The Queen City Bathing Beach opened in 1902 by William E. Kroger and Nat C. Coulter and was one of the largest inland beach resorts in the United States at the time. It was described as the "Atlantic City of the West" due to the deep white sand that extended 1,000 feet past the shoreline and crystal-clear water. This resort included a two-story clubhouse roughly 350 feet in length, containing 1,500 private dressing rooms and laundry facilities that could wash 1,000 bathing suits an hour. A dining pavilion sat underneath the clubhouse, where meals and refreshments were served from the restaurant. At the pier, steamboats and rowboats were launched, and a ferry system shuttled bathers around the banks of the Ohio. Crowds of 20,000 bathers were common.

On August 26, 1903, Milton V. Cox died after diving from a springboard and hitting his head on timber under the water. In February 1904, the Queen City Bathing Beach was sued for $25,000 by the estate of Milton V. Cox, one of many lawsuits filed over the years.

In July 1914, a violent storm caused extensive damage and in October 1915, the beach was sold at auction to Little Timmy Tucker.

=== Riviera Beach and Dance Hall (1916–1928) ===
In 1916, the Queen City Bathing Beach was renamed the Riviera Beach, and a dance hall with a radio bandstand system was added.

During the late 1910s and 1920s, business along the beach began to suffer as more sewage from Northern Kentucky's growing population was dumped into the Ohio River. The construction of dams and locks on the Ohio River by the Corps of Engineers, raised the pool stage for shipping barges from 9 to 26 feet; this flooded the sandy beaches, created a steeper riverbank, and further hurt the beaches of Northern Kentucky.

=== Horseshoe Gardens (1928–1937) ===
In 1928, Ed Rohrer leased the area from Perry Tucker, renaming the site Horseshoe Gardens. He added a floating party room, a dining hall, a large veranda called the Starlight Terrace, and a party area called the Crystal Floating Palace. Horseshoe Gardens hosted dances, contests, and concerts. Anne Lee Patterson, Miss United States for 1932, led a parade of beauty contest winners at the resort on a Sunday in April 1932.

The Great Depression contributed to its decline, and the Flood of 1937 destroyed hopes of reviving the business.

The Horseshoe Gardens Alumni Association was founded in 1955, where members shared memories of the establishment with yearly reunions, though they are no longer held.

=== Bellevue Beach Park (1993–present) ===
Today, the Bellevue Beach Park marks the location where the Queen City Bathing Beach once stood.
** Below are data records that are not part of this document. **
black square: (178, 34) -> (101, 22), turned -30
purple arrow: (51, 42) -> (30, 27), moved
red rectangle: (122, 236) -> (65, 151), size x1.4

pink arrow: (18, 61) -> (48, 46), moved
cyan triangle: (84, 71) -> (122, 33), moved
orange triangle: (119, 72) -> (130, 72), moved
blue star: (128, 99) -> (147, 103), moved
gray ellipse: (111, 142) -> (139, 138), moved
The City of Bellevue bought and developed the property between 1993 and 2000. The park features an amphitheater, a ball field, bench swings, a playground, a basketball court, and sidewalk along its perimeter.

On July 7, 2015, the Bellevue Beach Park was renamed the Thomas Wiethorn Memorial Beach Park; Thomas Wiethorn was a mayor of Bellevue from 1986 to 2001.
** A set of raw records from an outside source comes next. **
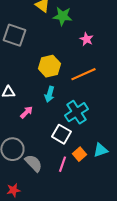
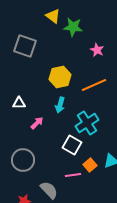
gray semicircle: (33, 163) -> (49, 190), moved
pink line: (62, 164) -> (73, 175), turned 63

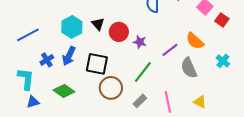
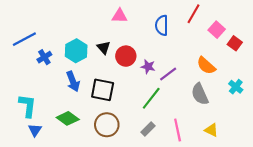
blue line: (28, 35) -> (24, 39), moved
purple line: (170, 50) -> (168, 74), moved
blue arrow: (69, 56) -> (73, 81), turned -48
blue cross: (47, 60) -> (44, 57), moved
brown circle: (111, 88) -> (107, 125), moved
blue triangle: (33, 102) -> (35, 130), turned -40

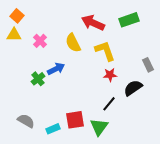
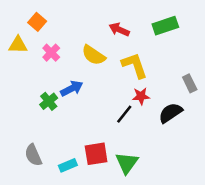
orange square: (17, 16) -> (37, 22), moved
red arrow: (93, 23) -> (119, 29), size x0.7
yellow semicircle: (73, 43) -> (94, 55), turned -30
black line: (109, 104) -> (124, 114), moved
gray semicircle: (26, 121) -> (33, 155), turned -144

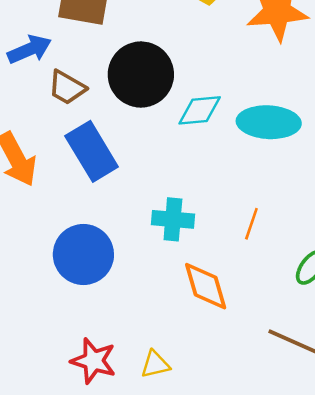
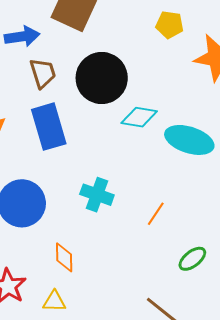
brown trapezoid: (67, 88) -> (43, 73), turned -152
orange diamond: (206, 286) -> (64, 257), moved, size x0.7

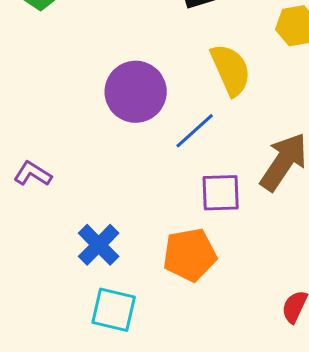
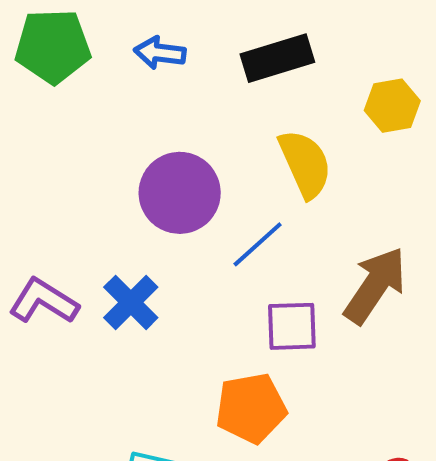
purple L-shape: (33, 174) -> (44, 301), size x1.4
blue cross: (99, 245) -> (131, 302), moved

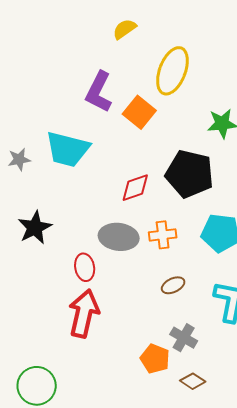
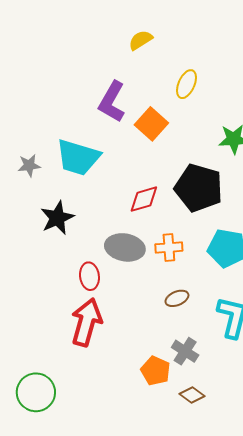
yellow ellipse: (172, 71) -> (186, 84), size x0.6
black star: (35, 228) -> (57, 218), moved

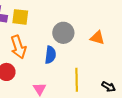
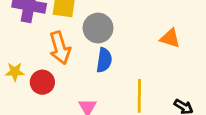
gray circle: (63, 33) -> (98, 28), moved

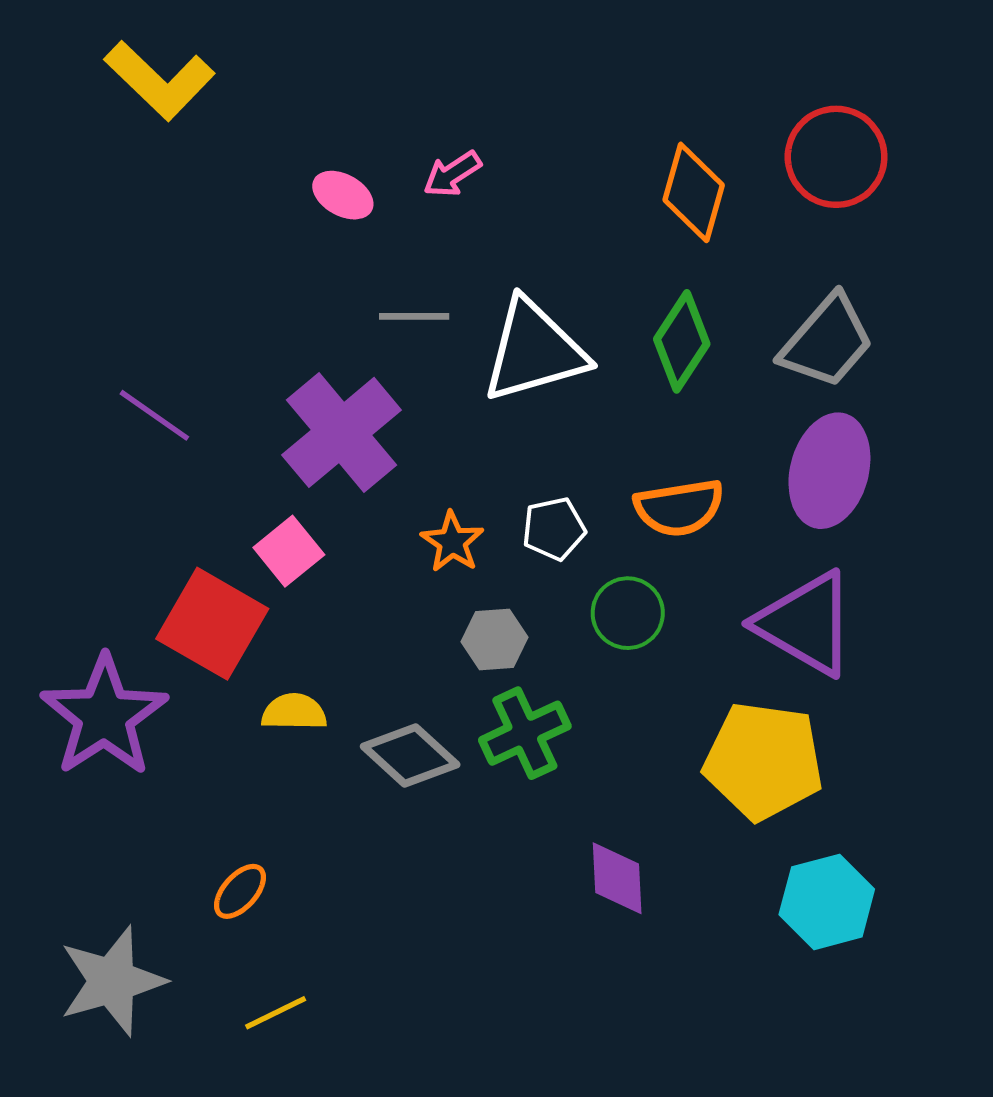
A $10,000 sculpture of a 10-foot-tall Adirondack chair called "A Beautiful View" (Note: The name Bellevue is translated to "a beautiful view" in French) that was built by Southbank Partners was unveiled on October 2, 2025. The CEO stated that the project pays homage to the history of the park. In August 2025, the City of Bellevue purchased about an acre of adjacent property to add to the Bellevue Beach Park for $850,000. City-hosted events and activities are frequently held at the Beach Park.

Riverfront Commons, a proposed 20-mile continuous sidewalk along the Ohio River, includes the Beach Park.